Przed dwoma laty obchodziliśmy setną rocznicę funkcjonowania w Gdańsku Akademickiego Związku Sportowego. W latach między wojnami światowymi organizacja nasza zrzeszała licznych polskich studentów ówczesnej Technische Hochschule (Politechniki), była częścią zarejestrowanego w Krakowie AZS i brała udział w rozgrywkach studenckich na terenie Rzeczpospolitej Polskiej. Mniej więcej w tym samym czasie powstał w Wolnym Mieście Gdańsku Polski Klub Wioślarski, oferujący młodym Polakom – mieszkańcom Gdańska możliwość uprawiania modnego wówczas sportu. Klub wyróżniał się posiadaniem przystani na Polskim Haku i odpowiedniego sprzętu.
Nieposiadająca wyposażenia Sekcja Wioślarska AZS Gdańsk przestąpiła do Polskiego Klubu Wioślarskiego w dniu 9 maja 1923 roku.
W celu uczczenia tego historycznego wydarzenia grupa byłych wioślarzy i działaczy AZS postanowiła zorganizować uroczyste spotkanie jubileuszowe.
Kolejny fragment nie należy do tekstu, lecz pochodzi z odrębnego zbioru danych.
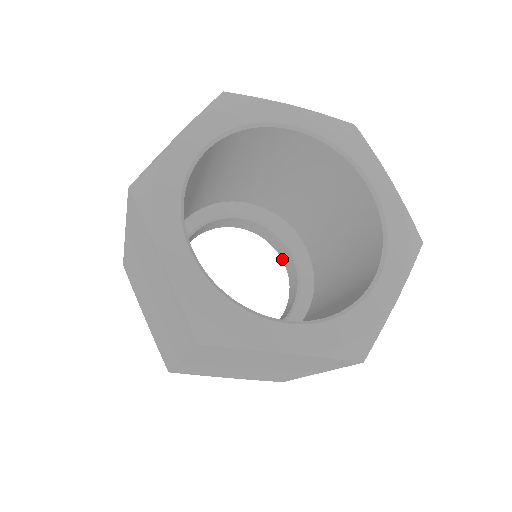
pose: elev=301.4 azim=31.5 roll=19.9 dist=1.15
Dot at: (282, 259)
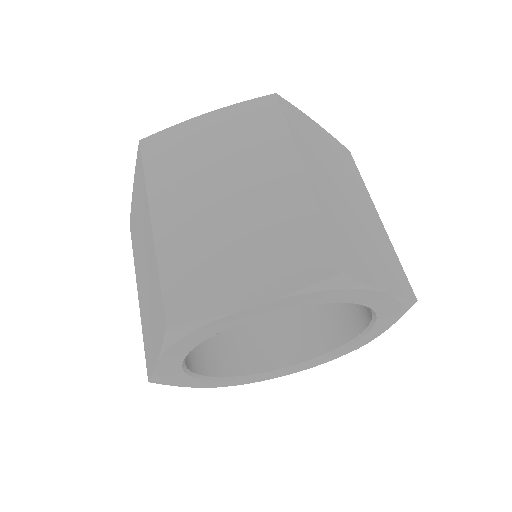
Dot at: occluded
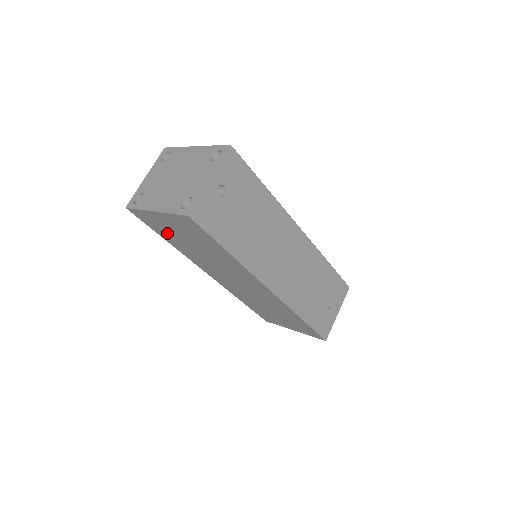
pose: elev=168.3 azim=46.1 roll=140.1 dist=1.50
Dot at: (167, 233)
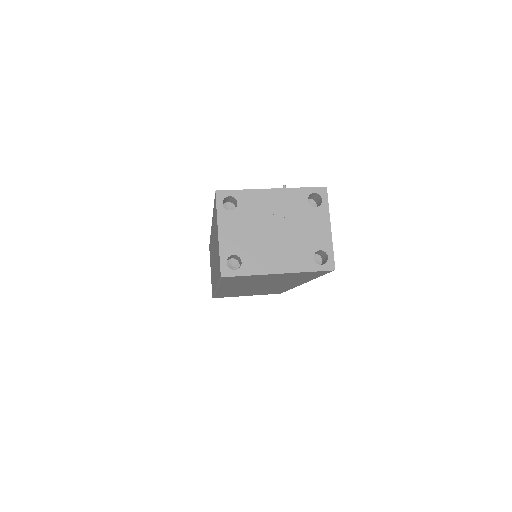
Dot at: (244, 280)
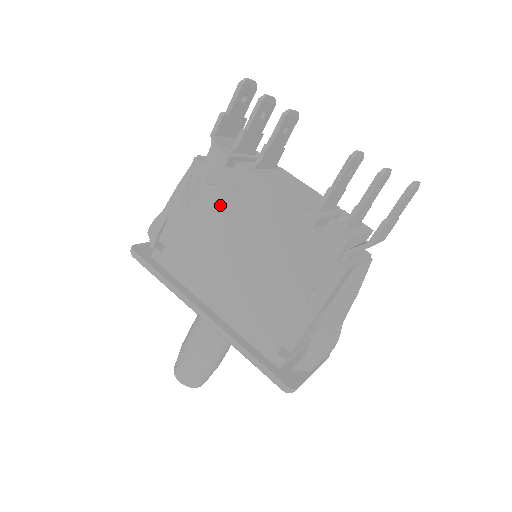
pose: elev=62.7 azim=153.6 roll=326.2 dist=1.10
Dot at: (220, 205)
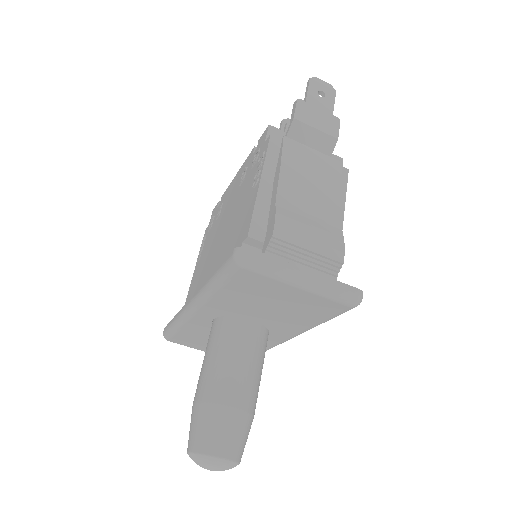
Dot at: (214, 229)
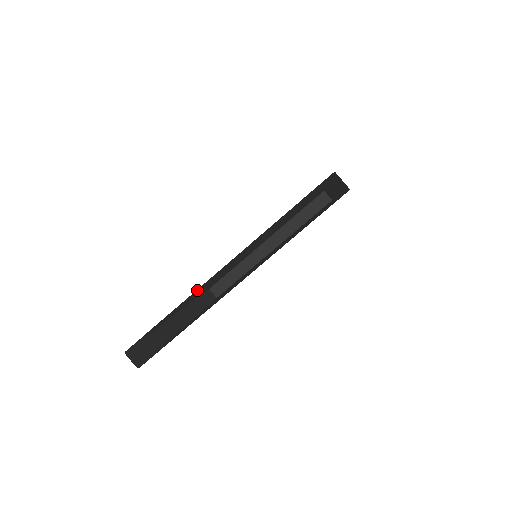
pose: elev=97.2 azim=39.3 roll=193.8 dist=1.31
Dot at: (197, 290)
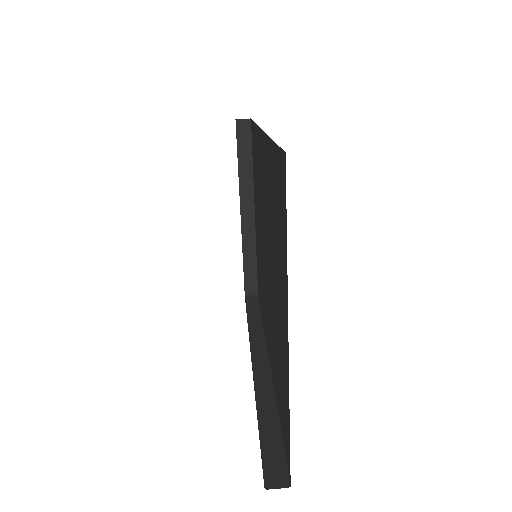
Dot at: occluded
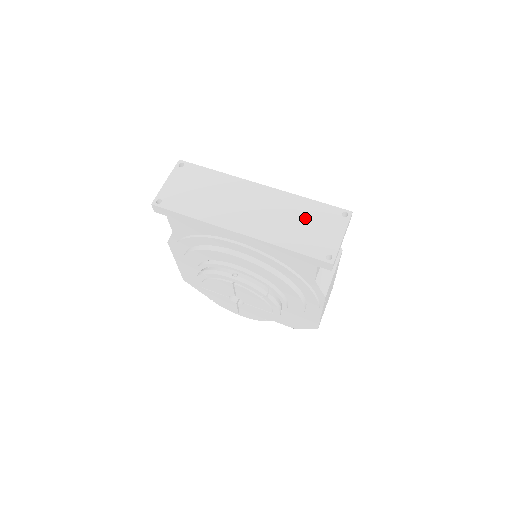
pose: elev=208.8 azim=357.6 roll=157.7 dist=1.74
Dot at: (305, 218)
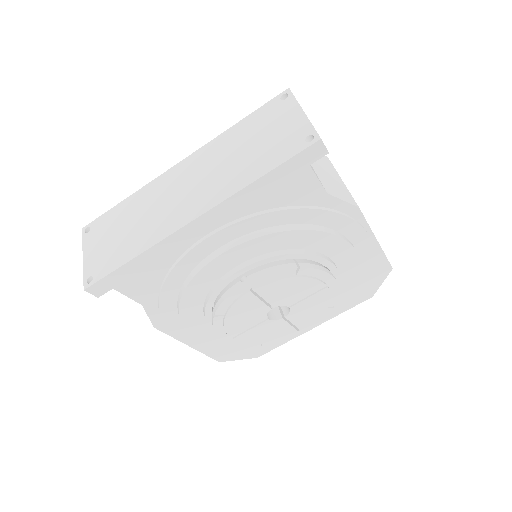
Dot at: (248, 140)
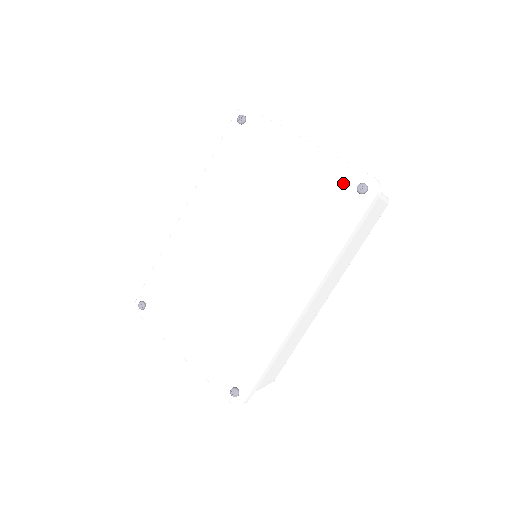
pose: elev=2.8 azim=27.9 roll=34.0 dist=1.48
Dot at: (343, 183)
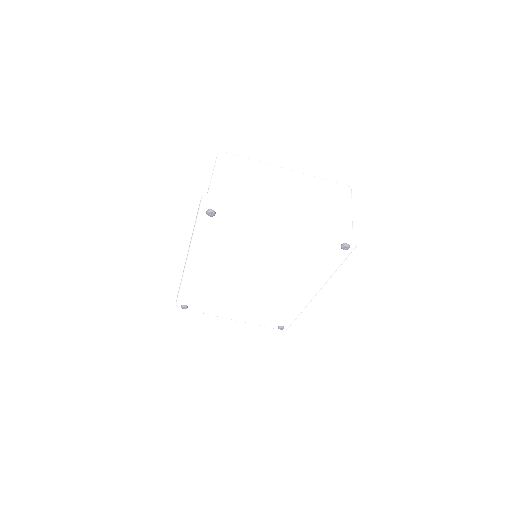
Dot at: (328, 244)
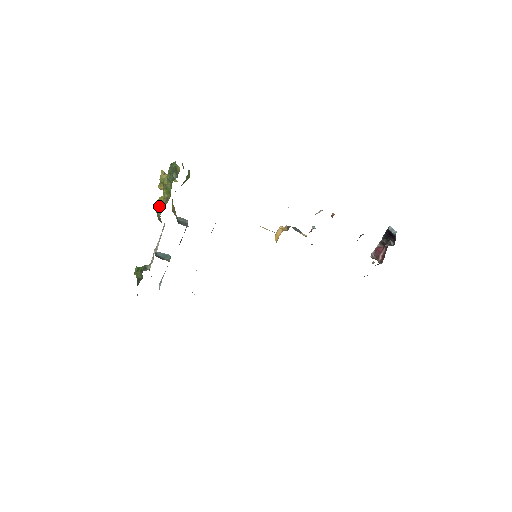
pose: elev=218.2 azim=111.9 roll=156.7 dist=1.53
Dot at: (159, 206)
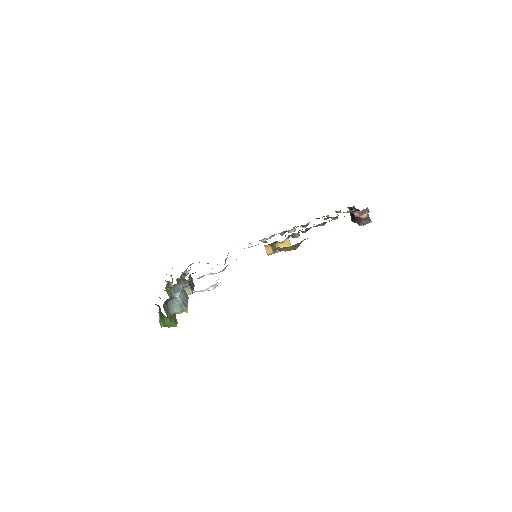
Dot at: occluded
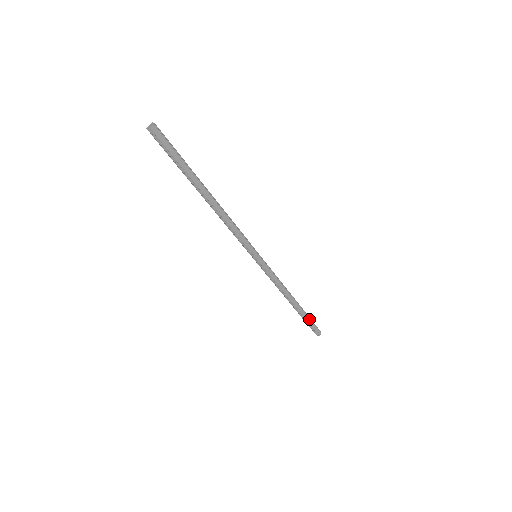
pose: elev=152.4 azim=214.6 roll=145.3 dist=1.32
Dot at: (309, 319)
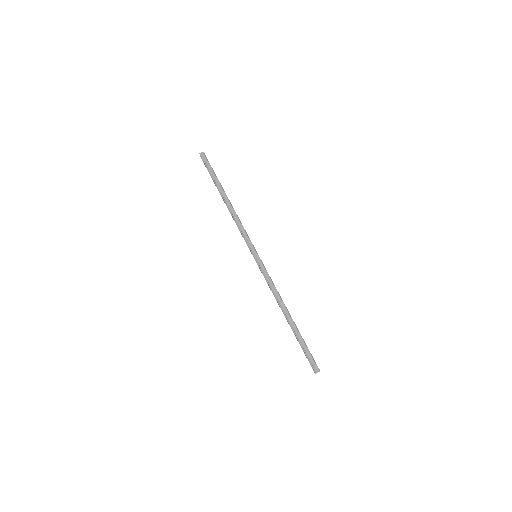
Dot at: (304, 344)
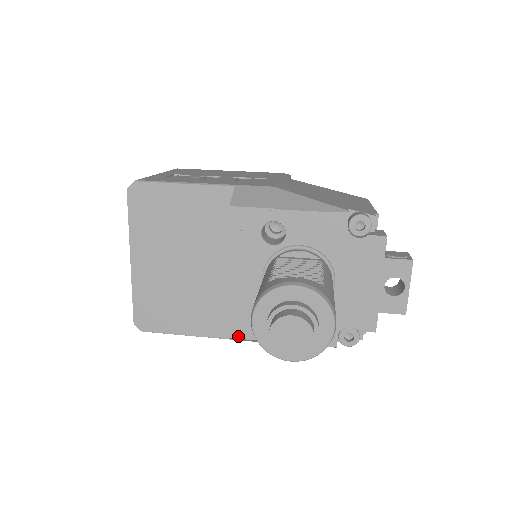
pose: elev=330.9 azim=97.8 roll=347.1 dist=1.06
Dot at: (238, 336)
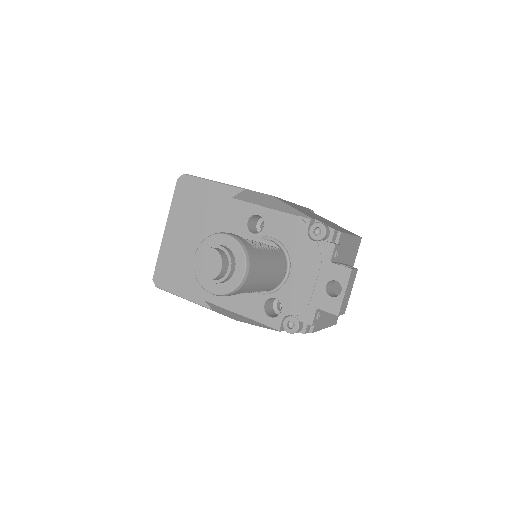
Dot at: (212, 301)
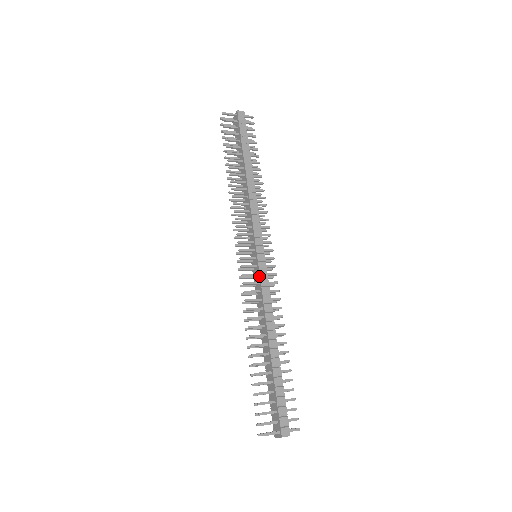
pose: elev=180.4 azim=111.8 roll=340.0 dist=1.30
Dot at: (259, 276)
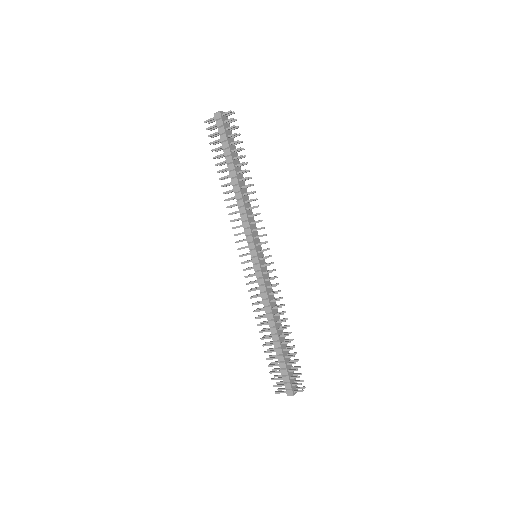
Dot at: (256, 277)
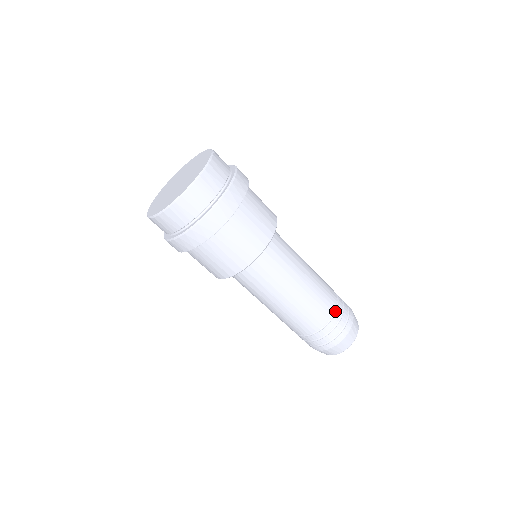
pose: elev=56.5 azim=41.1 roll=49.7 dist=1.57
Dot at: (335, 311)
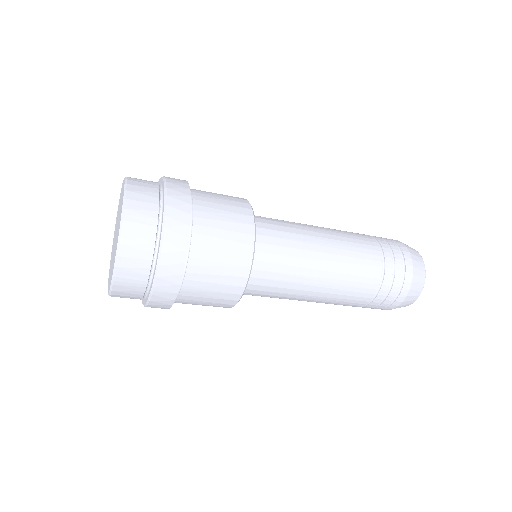
Dot at: (377, 291)
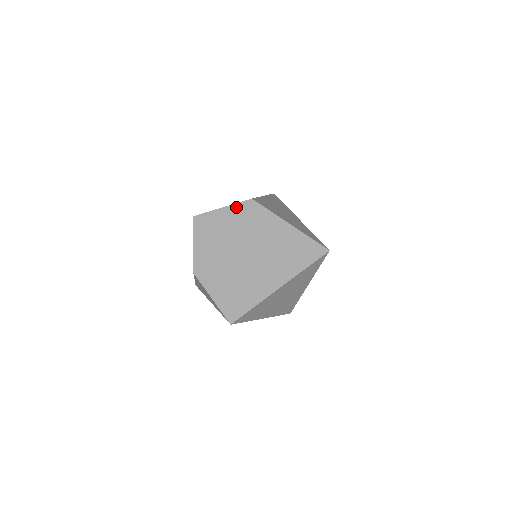
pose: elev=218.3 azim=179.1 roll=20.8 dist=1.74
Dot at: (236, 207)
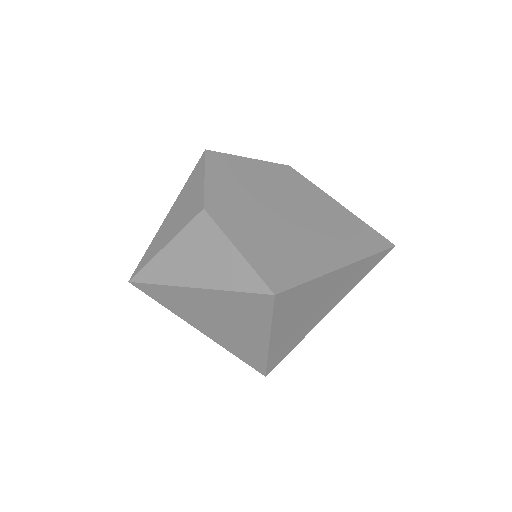
Dot at: (269, 165)
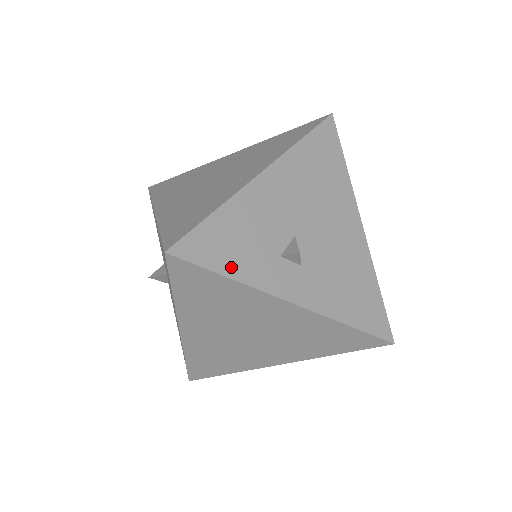
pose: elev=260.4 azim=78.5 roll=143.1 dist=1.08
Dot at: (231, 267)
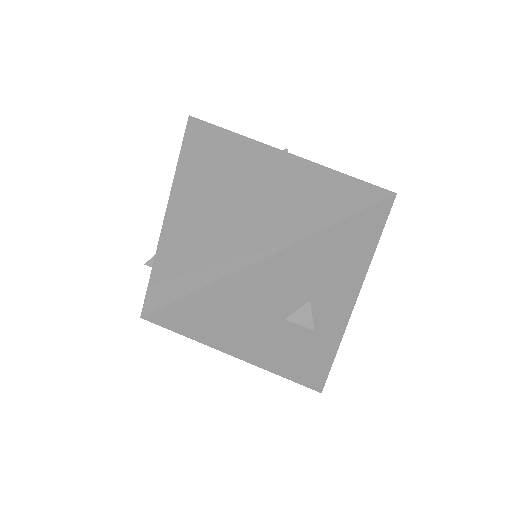
Dot at: occluded
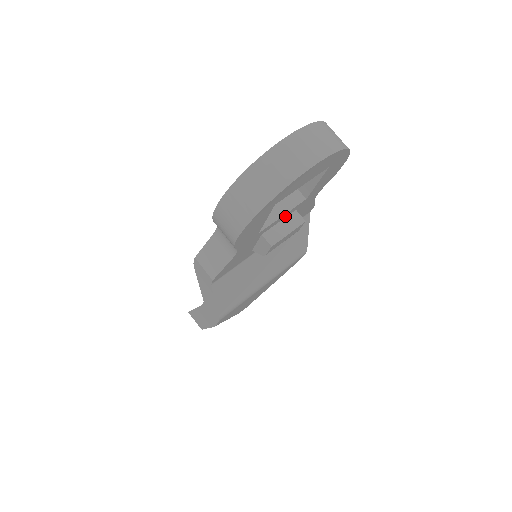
Pomocnym okazał się, trochę spóźniony, zamiar Muzeum Gdańska uruchomienia wystawy 100-lecia AZS Gdańsk.
Nałożenie tych dwóch przedsięwzięć zaowocowało udostępnieniem przez Muzeum, na potrzeby spotkania, Sali Wielkiej Wety Ratusza Głównego Miasta oraz pomoc organizatorska.
Dziękujemy dyrektorowi Muzeum dr Waldemarowi Ossowskiemu i kustoszowi wystawy dr Janowi Szkudlińskiemu za życzliwość i pomoc.
Zarówno otwarcie wystawy plenerowej ulokowanej w ruchliwej części miasta, jak i spotkanie jubileuszowe odbyły się w dniu 14 września 2023 roku. Organizatorom spotkania udało się zgromadzić zaskakująco dużą liczbę uczestników, zarówno uprawiających wioślarstwo w przeszłości, jak i czynnych obecnie sportowców.
Dzięki życzliwości sponsorów można było im wręczyć pamiątkowe medale oraz opracowany przez jednego z organizatorów biuletyn historyczny.
Zasłużeni dla wioślarstwa akademickiego w Gdańsku zostali wyróżnieni przez Prezesa Organizacji Środowiskowej AZS prof. Krzysztofa Wilde grawertonami lub dyplomami.
Dużą radość sprawiła wszystkim możliwość spotkania, często po wielu latach, koleżanek i kolegów, z którymi przelewało się pot w trakcie treningów i zawodów. Wspomnieniom nie było końca.